As for his lyrics, it's no small wonder that they even make sense, given the manner in which he writes them: He comes up with a melody. He starts singing, off the top of his head. Whatever he remembers, he uses. When he's sung the song enough times, he writes down the lyrics. It is a testament to Mangum's imaginativeness, then, that his oblique, vaguely tortured lyrics only rarely falter--even in the occasional moments of directness. The first, and most glaring, instance of the latter arrives on "King of Carrot Flowers, Part Two": "I love you, Jesus Christ/Jesus Christ I love you, yes I do." It's an uncharacteristically straightforward declaration from a guy whose most concrete previous allusion to religion was "And the first one tore a picture/Of a dead and hanging man" and whose general lyric philosophy seems to heavily emphasize suggestion over assertion.
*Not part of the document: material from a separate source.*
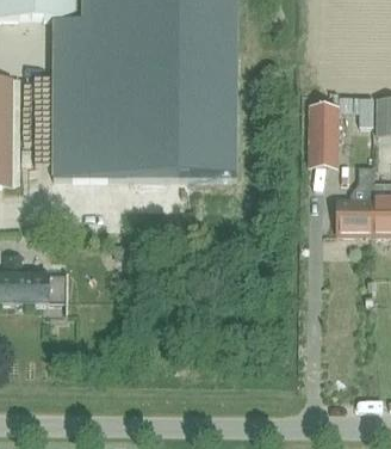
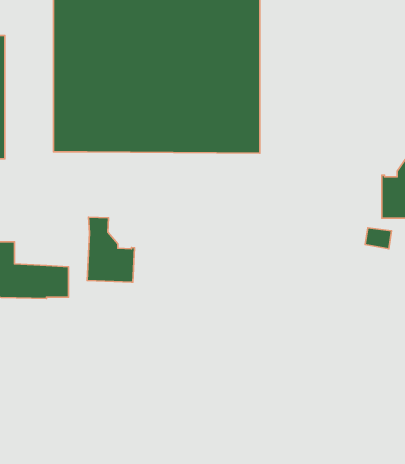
building: [309,105,339,165] -> none
building: none -> [87,217,135,282]

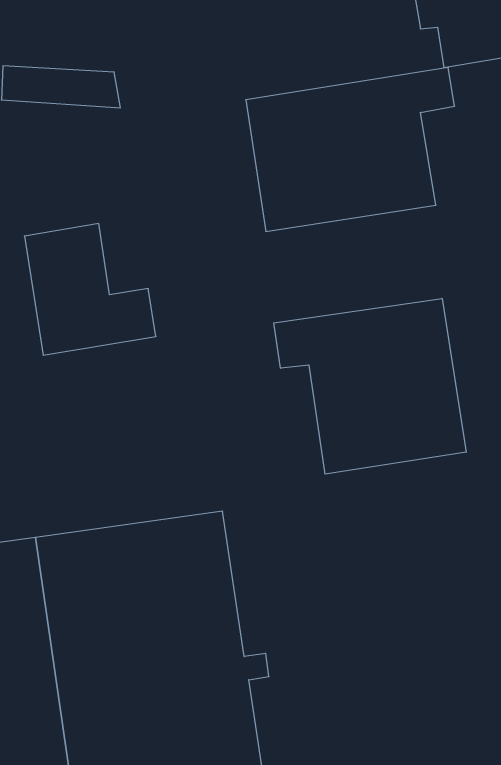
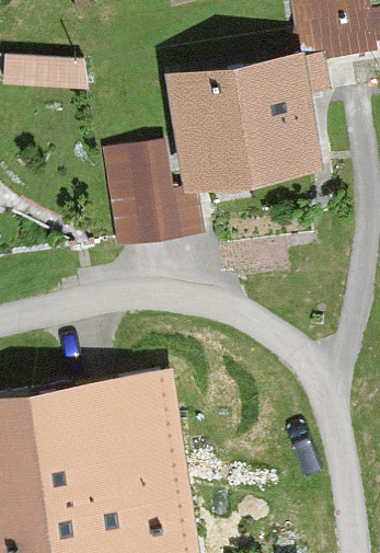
building: [24,224,156,355] -> [107,143,200,237]
building: [274,298,466,474] -> none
"People wonder if I'm being ironic or if I'm some Christian freak," Mangum says. "The answer is neither. My upbringing was very religious, very insane kind of weird hippie Jesus stuff. I don't claim to know who or what Jesus was. I have just as much love for other religions, and I really don't think that much of what we see as Christianity has much to do with Christ. But even if I don't appreciate a lot of organized Christian religion, I can appreciate Christ for what he was. I don't mind spilling my guts about everything. I think when people found out we were sincere, it meant a lot to them. I just always felt like if I was going to sing about God, I had to be pretty straightforward about it."
If you think that all of this is beginning to sound like an exercise in metaphysics, don't. That one overt reference to spirituality is but a single thought among hundreds whose meaning is left open. One is equally likely to be troubled by something such as "All in your ovaries all of them milking/With green fleshy flowers while powerful pistons were/Sugary sweet machines smelling of semen," or "You watched as your brains fell out through your teeth." And ultimately, Mangum is right; what he's singing--tweaked and memorable as it may often be--isn't half as important as the emotion of the songs themselves. And with such a distinctive instrumental sensibility, such a grasp of melodic conception, and such an uncommon frontman, Neutral Milk Hotel is a sure bet in that regard. Its head is in the clouds, and its records are better for it.
"I think I just go through the same types of emotional things that everyone goes through," he says. "I'm just expressing what everyone else is feeling in my own way. There's a lot of places emotionally that we all pretty much meet up, and I sort of feel like I'm just articulating that--struggling with God, struggling with all the bad shit that happens every day, and at the same time, it's good to have a nice piece of cake, you know? It freaks me out sometimes, what I end up singing. I don't think I could write songs for my whole life. I can't freak out forever. I won't have accomplished anything.